VNPT Ho Chi Minh City, a subsidiary of the state-run Vietnam Posts and Telecommunications Group, has joined hands with the Le Digital Co. to install four such stations in front of the city’s Municipal Theater, Saigon Central Post Office and Youth Culture House, and at 125 Le Loi Street.


The two companies aim to place 200 stations around the city by 2016.


The built-in Google Maps app at the information stations, connected with an underground fiber optic Internet cable system, can help people look up directions or recommend the nearest hotels, restaurants, cafés, and shopping destinations to them in both Vietnamese and English, thanks to GPS technology.


Locals and tourists can also search for information about cultural and art activities and events, and promotional programs in the city, as well as read brief information about its economy, society and politics.


The first four stations have been installed under a pilot program; if it goes well VNPT Ho Chi Minh City will set up a citywide information station system similar to its phone booth system, which is now of little use.
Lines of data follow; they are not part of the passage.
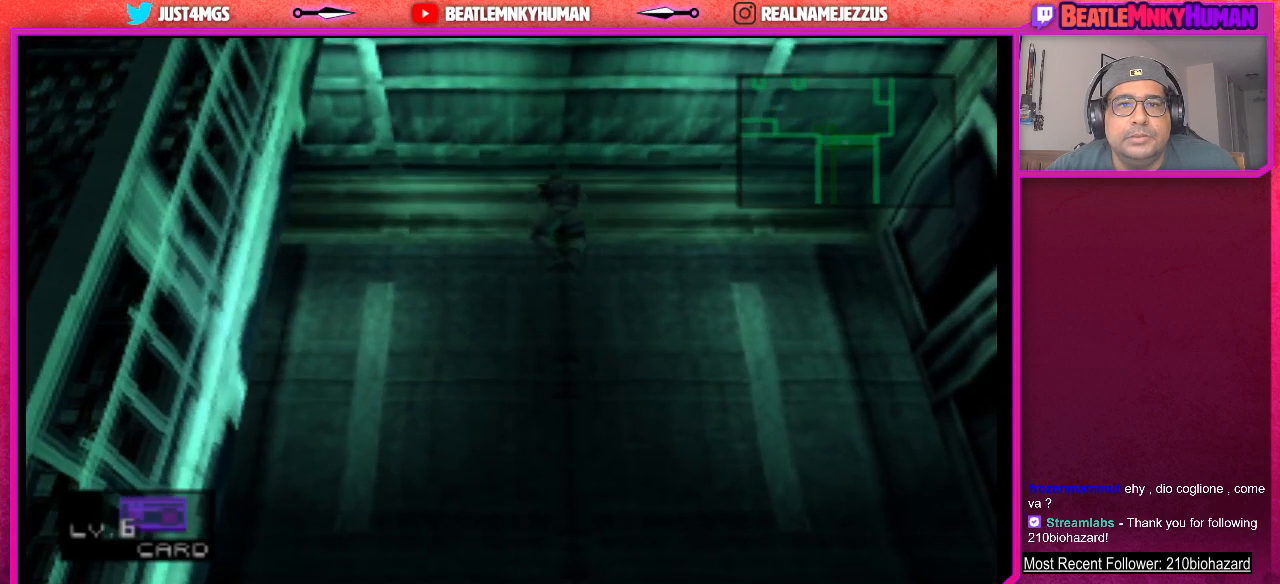
{"buttons": ["TRIANGLE"], "left_stick": "center", "events": [[283, "TRIANGLE", "down"]]}
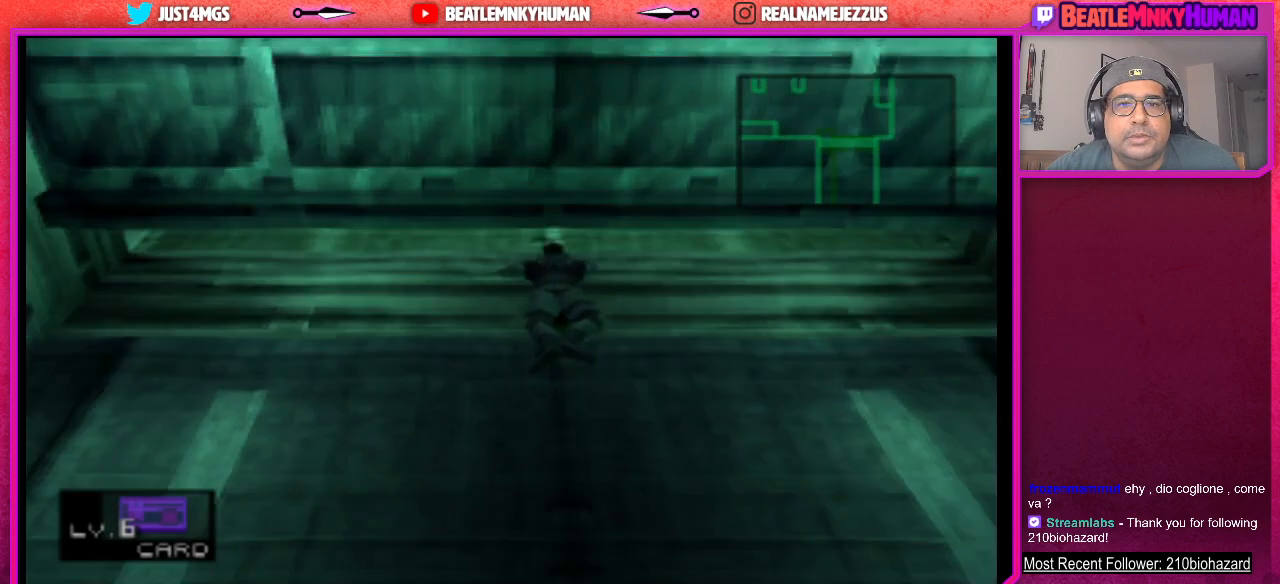
{"buttons": ["TRIANGLE"], "left_stick": "center", "events": []}
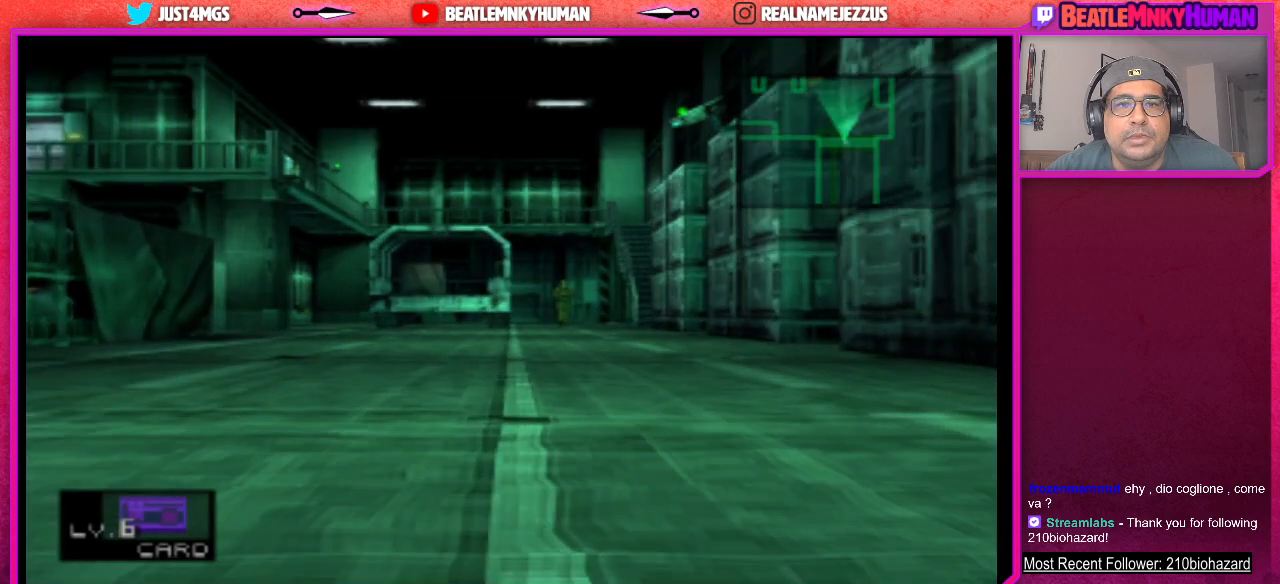
{"buttons": ["TRIANGLE"], "left_stick": "center", "events": []}
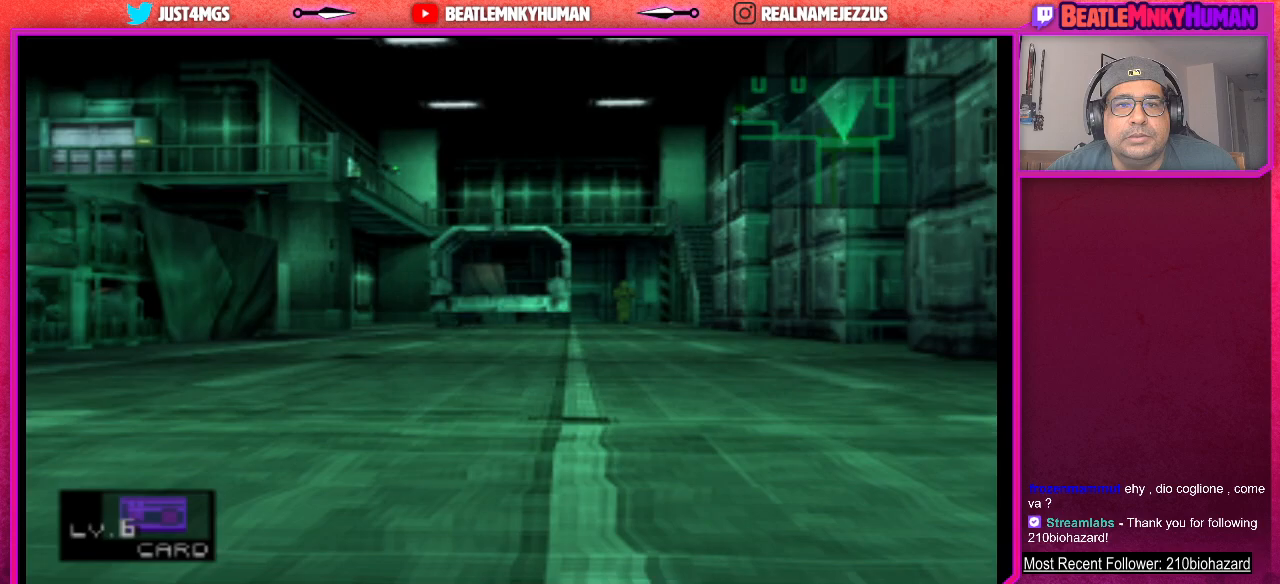
{"buttons": ["TRIANGLE"], "left_stick": "center", "events": []}
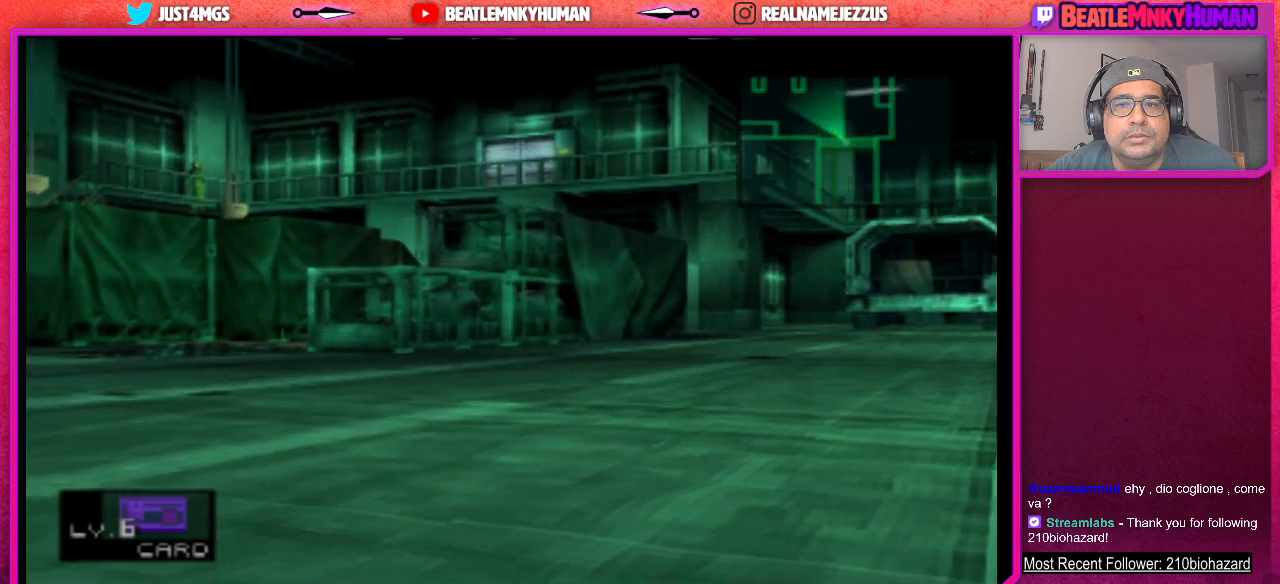
{"buttons": ["TRIANGLE"], "left_stick": "center", "events": []}
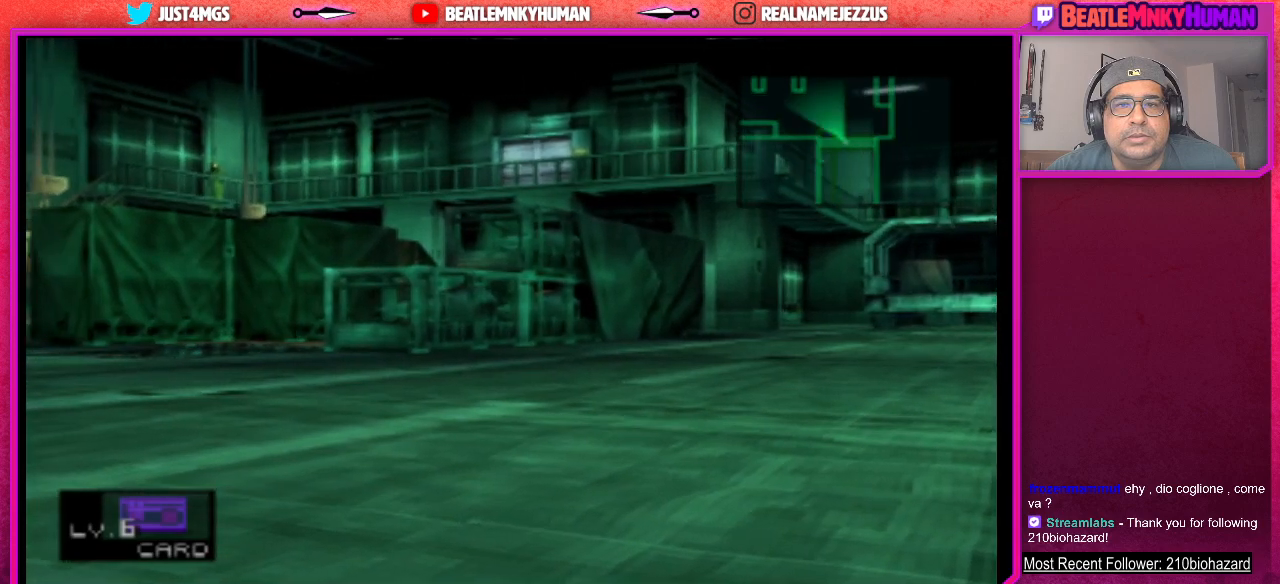
{"buttons": ["TRIANGLE"], "left_stick": "center", "events": []}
The station also offers free Wi-Fi access within a range of 100m, and allows people to call emergency numbers.


Le Digital and VNPT Ho Chi Minh City will add more features and update the information database during the trial run of the stations, which lasts until the end of June.


Most of the phone booths across Ho Chi Minh City have been either removed or left severely damaged after VNPT officially put an end to the phone card service, the most popular public telephone mode back in the late 1990s in Vietnam, in late 2012.


The service gradually lost popularity along with the rapid growing of the telecommunication market, with charges for the Internet and mobile phones constantly declining.


Like us on Facebook or follow us on Twitter to get the latest news about Vietnam!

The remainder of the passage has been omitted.